■ **Work task**
Rewrite the stretch of the material from its start through the line containing "Return to Nav", swapping "Skip to content" for "Jump to content" and leaving everything else unchanged. Return only those lines.

-------- Data under study --------

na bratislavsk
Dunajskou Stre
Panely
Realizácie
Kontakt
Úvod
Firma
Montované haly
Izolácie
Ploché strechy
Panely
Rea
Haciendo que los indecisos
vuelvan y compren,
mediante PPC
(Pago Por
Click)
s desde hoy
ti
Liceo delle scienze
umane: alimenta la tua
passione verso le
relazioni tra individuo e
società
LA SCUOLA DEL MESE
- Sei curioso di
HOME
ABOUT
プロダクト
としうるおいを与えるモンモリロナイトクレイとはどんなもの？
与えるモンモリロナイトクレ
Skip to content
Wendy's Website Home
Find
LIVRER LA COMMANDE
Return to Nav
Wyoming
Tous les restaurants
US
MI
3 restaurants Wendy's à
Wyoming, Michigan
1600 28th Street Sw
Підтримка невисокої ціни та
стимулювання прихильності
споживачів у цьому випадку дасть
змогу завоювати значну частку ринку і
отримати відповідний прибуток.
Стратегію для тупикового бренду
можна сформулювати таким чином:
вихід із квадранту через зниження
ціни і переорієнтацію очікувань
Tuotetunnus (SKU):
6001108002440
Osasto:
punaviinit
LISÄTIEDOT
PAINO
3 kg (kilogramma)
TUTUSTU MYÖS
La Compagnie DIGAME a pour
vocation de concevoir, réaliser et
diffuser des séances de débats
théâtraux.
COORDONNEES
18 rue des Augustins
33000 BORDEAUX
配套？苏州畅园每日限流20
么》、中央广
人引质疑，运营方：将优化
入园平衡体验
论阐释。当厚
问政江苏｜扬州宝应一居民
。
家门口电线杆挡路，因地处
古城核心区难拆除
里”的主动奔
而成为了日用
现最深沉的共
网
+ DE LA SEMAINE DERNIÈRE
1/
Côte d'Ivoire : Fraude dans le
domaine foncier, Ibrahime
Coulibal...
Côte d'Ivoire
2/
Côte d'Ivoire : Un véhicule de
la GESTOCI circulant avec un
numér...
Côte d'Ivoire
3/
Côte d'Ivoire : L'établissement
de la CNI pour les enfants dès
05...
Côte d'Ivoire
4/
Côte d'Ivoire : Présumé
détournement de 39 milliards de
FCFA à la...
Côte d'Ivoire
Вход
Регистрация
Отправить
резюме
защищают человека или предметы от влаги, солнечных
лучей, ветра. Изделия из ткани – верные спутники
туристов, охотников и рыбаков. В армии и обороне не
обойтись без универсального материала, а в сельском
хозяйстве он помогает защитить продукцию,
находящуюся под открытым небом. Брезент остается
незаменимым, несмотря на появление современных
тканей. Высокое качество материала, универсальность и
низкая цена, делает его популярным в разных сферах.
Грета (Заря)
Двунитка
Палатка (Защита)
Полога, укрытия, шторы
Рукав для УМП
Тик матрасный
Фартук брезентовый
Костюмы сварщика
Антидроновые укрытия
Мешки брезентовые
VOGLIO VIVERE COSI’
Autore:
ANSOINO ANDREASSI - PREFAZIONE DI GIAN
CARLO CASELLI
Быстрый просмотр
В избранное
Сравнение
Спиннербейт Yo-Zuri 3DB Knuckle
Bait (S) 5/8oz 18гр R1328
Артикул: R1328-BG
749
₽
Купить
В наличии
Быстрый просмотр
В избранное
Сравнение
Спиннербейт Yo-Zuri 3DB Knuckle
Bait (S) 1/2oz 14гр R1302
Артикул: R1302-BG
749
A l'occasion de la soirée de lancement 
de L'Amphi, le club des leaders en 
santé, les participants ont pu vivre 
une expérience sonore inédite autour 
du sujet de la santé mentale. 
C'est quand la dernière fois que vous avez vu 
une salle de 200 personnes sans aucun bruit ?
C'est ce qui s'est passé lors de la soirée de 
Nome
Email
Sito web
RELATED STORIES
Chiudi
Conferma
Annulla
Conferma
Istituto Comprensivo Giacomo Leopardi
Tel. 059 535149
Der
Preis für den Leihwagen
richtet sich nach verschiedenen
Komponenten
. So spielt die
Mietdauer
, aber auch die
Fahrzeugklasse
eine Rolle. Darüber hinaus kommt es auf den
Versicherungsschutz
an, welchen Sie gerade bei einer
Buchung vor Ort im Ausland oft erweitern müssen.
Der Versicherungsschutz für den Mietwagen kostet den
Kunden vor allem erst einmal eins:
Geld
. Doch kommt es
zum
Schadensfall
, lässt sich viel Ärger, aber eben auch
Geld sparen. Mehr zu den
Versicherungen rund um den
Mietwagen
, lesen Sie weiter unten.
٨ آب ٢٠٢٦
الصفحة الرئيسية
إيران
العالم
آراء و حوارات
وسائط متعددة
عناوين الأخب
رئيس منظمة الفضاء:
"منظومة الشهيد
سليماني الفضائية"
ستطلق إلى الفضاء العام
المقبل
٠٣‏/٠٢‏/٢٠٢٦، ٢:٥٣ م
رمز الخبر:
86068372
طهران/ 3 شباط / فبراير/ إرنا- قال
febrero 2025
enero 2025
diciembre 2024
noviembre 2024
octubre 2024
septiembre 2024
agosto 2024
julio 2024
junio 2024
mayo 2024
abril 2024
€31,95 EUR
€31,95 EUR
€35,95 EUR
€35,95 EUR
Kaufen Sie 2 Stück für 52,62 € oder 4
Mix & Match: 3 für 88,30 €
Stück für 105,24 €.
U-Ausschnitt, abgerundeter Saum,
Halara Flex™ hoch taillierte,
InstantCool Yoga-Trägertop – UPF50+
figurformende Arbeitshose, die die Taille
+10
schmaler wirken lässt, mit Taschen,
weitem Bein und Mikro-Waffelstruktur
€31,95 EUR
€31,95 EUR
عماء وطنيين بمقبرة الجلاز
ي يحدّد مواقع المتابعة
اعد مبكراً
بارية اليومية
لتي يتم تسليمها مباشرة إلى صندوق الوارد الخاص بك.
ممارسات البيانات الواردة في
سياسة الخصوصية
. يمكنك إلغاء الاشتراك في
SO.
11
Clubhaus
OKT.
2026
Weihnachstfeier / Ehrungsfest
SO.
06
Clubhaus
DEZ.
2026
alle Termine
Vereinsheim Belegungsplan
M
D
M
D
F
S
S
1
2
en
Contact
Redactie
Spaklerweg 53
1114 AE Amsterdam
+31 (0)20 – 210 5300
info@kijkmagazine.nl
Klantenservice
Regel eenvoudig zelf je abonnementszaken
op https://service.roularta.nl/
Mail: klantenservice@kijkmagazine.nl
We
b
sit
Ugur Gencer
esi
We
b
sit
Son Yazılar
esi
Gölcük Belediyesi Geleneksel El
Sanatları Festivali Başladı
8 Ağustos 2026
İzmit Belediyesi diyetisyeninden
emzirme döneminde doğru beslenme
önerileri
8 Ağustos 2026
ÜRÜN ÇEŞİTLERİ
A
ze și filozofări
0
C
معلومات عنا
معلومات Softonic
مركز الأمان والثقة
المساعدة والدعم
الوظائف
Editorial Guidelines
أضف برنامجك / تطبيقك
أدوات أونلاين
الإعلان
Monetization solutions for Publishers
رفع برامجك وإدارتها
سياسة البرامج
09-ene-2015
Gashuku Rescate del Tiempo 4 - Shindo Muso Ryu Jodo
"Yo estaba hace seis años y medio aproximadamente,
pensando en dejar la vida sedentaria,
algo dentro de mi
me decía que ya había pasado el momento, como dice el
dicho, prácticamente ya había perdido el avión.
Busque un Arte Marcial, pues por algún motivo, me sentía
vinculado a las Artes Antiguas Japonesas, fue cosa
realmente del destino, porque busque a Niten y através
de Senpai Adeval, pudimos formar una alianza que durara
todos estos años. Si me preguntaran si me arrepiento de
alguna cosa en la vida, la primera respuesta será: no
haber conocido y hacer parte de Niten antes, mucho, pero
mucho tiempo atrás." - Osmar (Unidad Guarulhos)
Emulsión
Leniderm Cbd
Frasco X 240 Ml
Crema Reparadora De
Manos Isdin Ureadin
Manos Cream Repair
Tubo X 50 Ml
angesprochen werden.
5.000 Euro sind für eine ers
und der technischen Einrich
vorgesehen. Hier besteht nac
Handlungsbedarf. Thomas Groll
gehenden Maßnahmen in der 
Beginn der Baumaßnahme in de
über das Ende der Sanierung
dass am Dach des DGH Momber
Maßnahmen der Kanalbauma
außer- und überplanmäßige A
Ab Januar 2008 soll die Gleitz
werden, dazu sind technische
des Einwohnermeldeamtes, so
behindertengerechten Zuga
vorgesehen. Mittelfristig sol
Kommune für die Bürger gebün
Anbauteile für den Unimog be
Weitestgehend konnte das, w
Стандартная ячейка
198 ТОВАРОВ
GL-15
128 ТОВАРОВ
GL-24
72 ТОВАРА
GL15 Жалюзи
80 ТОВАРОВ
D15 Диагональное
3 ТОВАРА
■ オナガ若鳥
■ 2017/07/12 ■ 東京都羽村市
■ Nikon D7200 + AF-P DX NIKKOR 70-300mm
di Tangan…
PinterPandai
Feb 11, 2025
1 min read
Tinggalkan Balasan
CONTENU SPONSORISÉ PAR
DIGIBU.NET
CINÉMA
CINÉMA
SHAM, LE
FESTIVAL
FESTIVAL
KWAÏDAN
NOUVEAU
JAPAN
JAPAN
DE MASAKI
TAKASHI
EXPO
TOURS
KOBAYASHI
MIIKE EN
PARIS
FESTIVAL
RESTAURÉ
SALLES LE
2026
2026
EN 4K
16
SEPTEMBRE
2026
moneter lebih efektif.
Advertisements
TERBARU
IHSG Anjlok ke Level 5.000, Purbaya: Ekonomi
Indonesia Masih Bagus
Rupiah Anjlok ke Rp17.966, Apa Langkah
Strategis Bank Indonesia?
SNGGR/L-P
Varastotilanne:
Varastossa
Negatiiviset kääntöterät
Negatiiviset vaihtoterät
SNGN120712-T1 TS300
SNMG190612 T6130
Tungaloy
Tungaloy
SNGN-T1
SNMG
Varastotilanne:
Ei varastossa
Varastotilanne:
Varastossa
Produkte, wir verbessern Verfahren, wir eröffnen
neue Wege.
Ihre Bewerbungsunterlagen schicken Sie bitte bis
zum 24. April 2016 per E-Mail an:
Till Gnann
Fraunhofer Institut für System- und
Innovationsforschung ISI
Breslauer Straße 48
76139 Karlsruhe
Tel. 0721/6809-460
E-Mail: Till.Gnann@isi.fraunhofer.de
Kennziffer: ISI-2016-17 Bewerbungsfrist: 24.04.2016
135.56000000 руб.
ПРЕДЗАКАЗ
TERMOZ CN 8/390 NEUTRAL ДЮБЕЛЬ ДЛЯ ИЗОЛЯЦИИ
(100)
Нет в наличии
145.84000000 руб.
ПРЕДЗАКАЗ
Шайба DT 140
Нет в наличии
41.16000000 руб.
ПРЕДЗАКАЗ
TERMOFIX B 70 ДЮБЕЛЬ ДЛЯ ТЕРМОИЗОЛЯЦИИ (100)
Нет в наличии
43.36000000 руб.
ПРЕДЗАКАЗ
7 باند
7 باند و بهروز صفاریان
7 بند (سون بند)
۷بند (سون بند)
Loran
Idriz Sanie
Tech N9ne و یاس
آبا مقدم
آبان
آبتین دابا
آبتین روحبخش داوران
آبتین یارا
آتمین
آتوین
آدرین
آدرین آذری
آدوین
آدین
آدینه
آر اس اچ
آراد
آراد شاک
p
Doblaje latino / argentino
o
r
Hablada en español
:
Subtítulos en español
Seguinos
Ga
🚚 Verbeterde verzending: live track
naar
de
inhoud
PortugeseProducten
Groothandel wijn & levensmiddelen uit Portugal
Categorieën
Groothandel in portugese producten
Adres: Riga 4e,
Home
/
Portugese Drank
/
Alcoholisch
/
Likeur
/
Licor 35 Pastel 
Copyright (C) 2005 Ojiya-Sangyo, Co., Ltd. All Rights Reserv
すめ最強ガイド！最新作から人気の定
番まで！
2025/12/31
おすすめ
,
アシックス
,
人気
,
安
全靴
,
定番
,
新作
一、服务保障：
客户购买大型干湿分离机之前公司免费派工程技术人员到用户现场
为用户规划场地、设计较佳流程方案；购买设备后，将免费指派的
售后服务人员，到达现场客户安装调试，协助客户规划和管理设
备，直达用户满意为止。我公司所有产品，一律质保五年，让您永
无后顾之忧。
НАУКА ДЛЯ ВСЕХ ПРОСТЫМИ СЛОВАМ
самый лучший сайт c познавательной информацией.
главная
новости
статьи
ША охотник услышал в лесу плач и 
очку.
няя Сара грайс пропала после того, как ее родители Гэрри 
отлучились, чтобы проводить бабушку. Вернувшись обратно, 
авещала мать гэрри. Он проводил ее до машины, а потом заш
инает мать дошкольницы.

--------

■ **Response**
na bratislavsk
Dunajskou Stre
Panely
Realizácie
Kontakt
Úvod
Firma
Montované haly
Izolácie
Ploché strechy
Panely
Rea
Haciendo que los indecisos
vuelvan y compren,
mediante PPC
(Pago Por
Click)
s desde hoy
ti
Liceo delle scienze
umane: alimenta la tua
passione verso le
relazioni tra individuo e
società
LA SCUOLA DEL MESE
- Sei curioso di
HOME
ABOUT
プロダクト
としうるおいを与えるモンモリロナイトクレイとはどんなもの？
与えるモンモリロナイトクレ
Jump to content
Wendy's Website Home
Find
LIVRER LA COMMANDE
Return to Nav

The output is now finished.